Yarış başlamak üzere olduğu için Yesung'un yanına gidemeyip tezahürata başlayan halka katılarak Yesung'u destekledi. Yesung kendisine yapılan tezahüratla başını o yöne çevirdiğinde Dolunay'ı halkın içinde kendine tezahürat yaparken gördüğünde gülümsedi. Dolunay da bağırarak "Sen yaparsıın! Bitir şu işi!" dediğinde Yesung'un gülümsemesi büyüdü. Yanındaki arkadaşları Yesung'a ve ekibi olan şişman çocuğa bakıp bakıp gülerken Yesung'un kaybedeceğine emin gibiydiler. Yesung ise onlara nasıl kazanılacağını büyük bir şerefle gösterecekti...

İlk yarışmayı Reis başlatacaktı. Eline kırmızı bir bayrak almış ve ağzına da bir düdük yerleştirmişti. Yarışmacıların kendini görebileceği bir yere geçerek "Hazır ol!" deyip bayrağını kaldırdı ve bekledi. Yarışmacıların hepsi ekip arkadaşları olan çocukları sırtlarına aldıktan sonra Reis eş zamanlı olarak düdüğü çalıp bayrağı indirdi.

Herkes hızla başlarken Yesung aynı tempoda ilerlemeye gayret ediyordu. Sırtındaki çocukla yürümek bile zorken o, yarış için uygun tempoda koşuyordu...

Arkadaşları bir süre sonra onu geçerken Yesung temposunu bozmadı çünkü gereksiz hız güç kaybı demekti. Onlar muhtemelen bitiş çizgisine varamadan yorgunluktan bir yerlerde düşeceklerdi. Kasabanın etrafını turlarken hızlı başlayan iki kişi yolun yarısında pes etmiş yere çömelmişti bile. Yesung buna gülümserken sırtındaki çocuk onu motive etmek için tezahürat yapıyordu...
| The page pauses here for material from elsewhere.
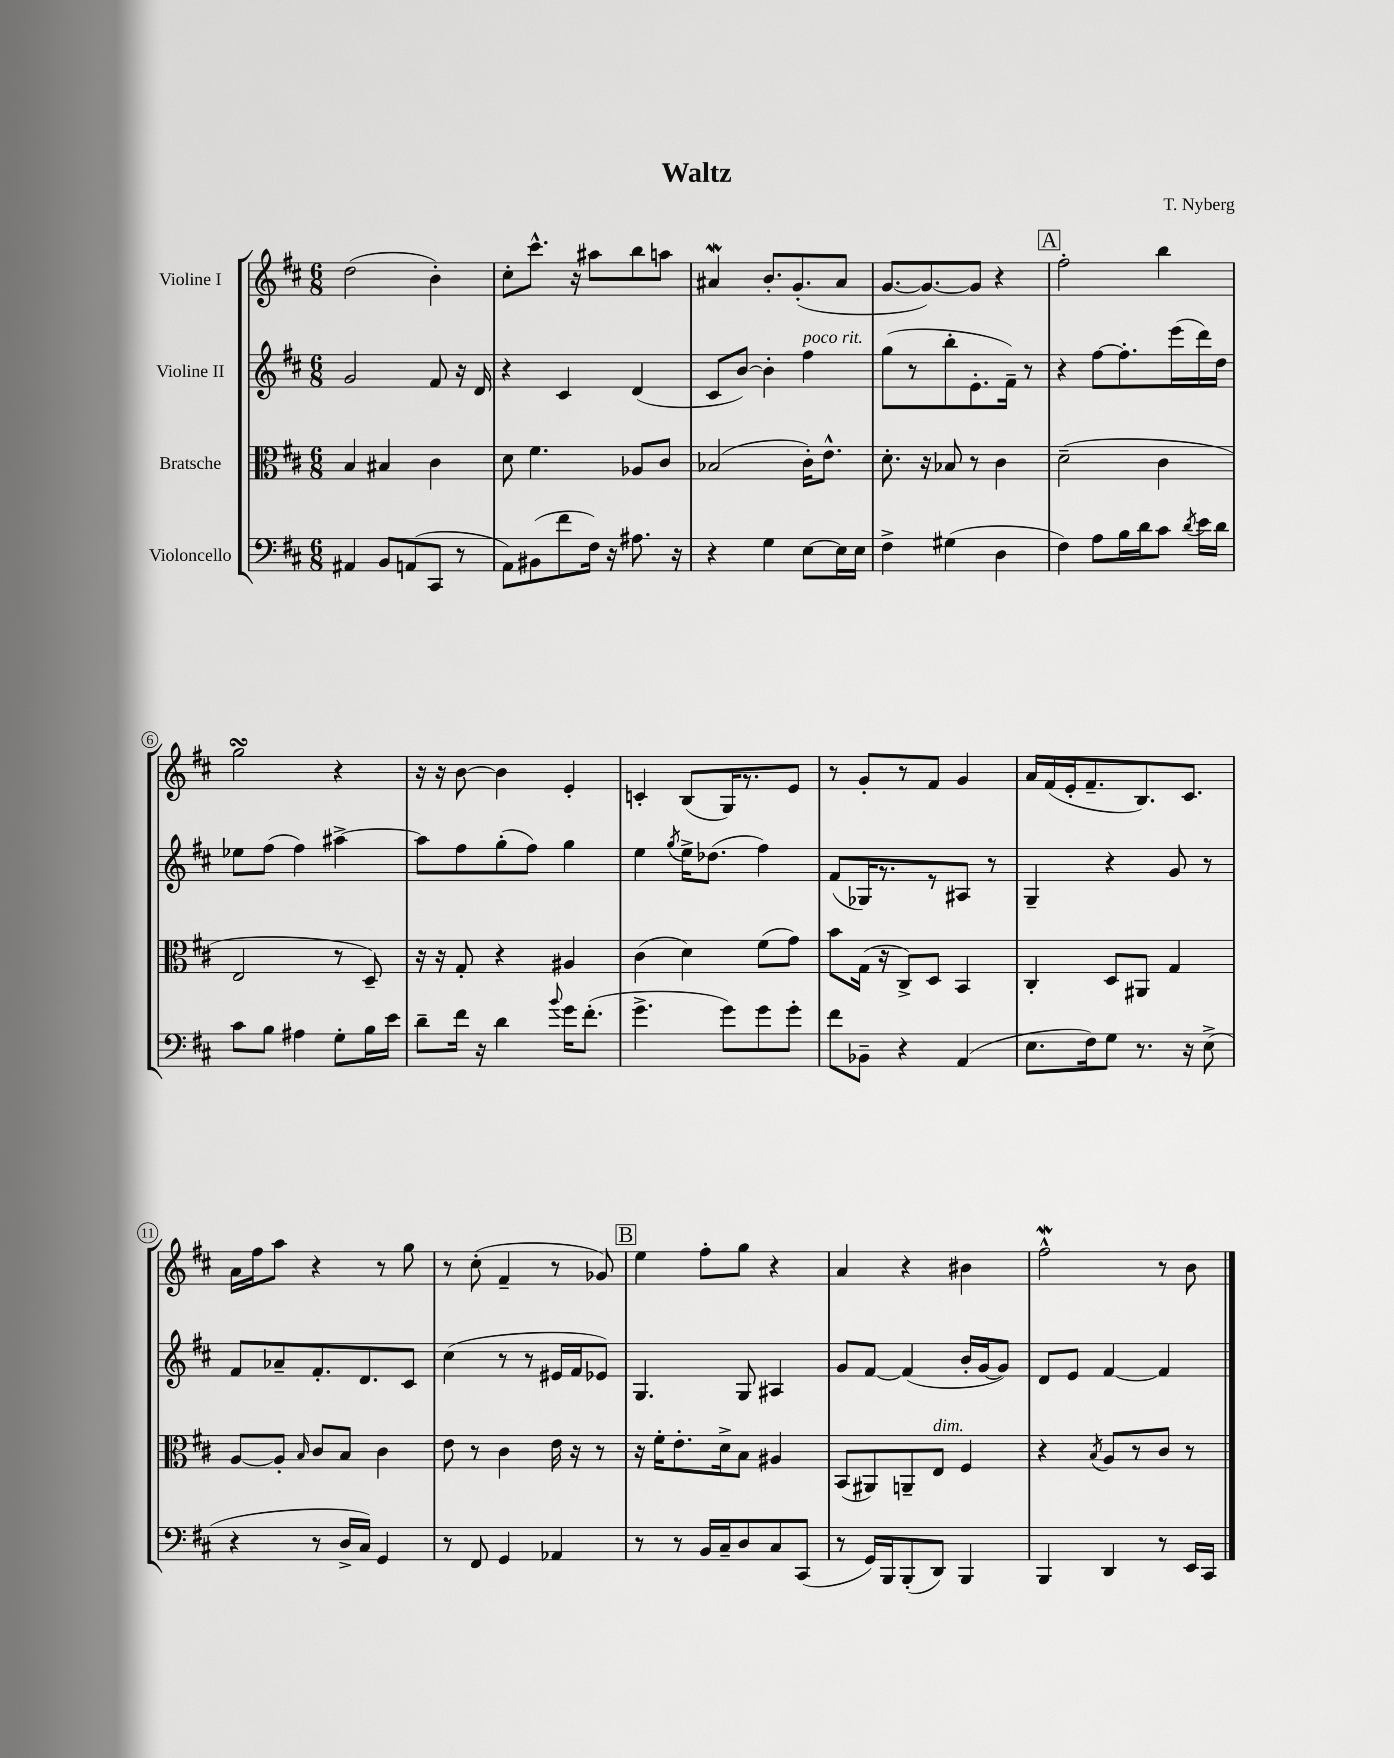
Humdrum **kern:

"Aslan Reis! Bir kurt gibi zeki, bir çita kadar hızlısın! Sen yaparsın! Kazanacaksın! Yolun yarısı bitti bile. Ha gayret!"

Yesung'un bu sözlerle kendine güveni artıyordu. Uzun bir koşunun ardından bitiş çizgisine giderek yaklaştığında Dolunay'ın sırtına attığı havluyla çizgide onu beklediğini gördü. Diğer arkadaşlarının hızı iyice azalırken Yesung temposunu arttırarak bitiş çizgisine yöneldi. Bir yanda da kendisine yapılan tezahüratları dinliyordu.

"Ye-sung, Ye-sung..."

"Yesung Reis bitir şu işi, hadi!"

"Az kaldı, ha gayret! Son bir kaç adım!"

"Ye-sung, Ye-sung..."

Yanındakini üç adım farkla geçerek bitiş çizgisine ilk varan kişi Yesung olmuştu. İnsanlardan zafer çığlıkları yükselirken yüzlerde gülümseme vardı. Yesung sırtındaki çocuğu nazikçe yere bıraktı ve ardından kendi de yere oturdu. Boncuk boncuk terlemiş, nefesleri sıklaşmış ve dili damağı kurumuştu.

Dolunay hızla Yesung'un yanına çöktü ve beraberinde getirdiği havluyla onun yüzünden süzülen terleri sildi. Dolunay onunla ilgilenirken Yesung gülümsüyordu. Bu çok hoşuna gitmişti...

Reis'in kendilerine yaklaştığını görünce Yesung, Dolunay'ın elinden havluyu alarak boynuna attı ve ayağa kalktı. Yanındaki çocuk ve Dolunay da Yesung kalkınca hemen ayağa kalktılar. Reis mutlu ve gururlu bir şekilde halka dönerek bir eliyle Yesung'un diğer eliyle takım arkadaşının elini tutup havaya kaldırarak "Kazanan: Yesung ve Donghi!" dedi.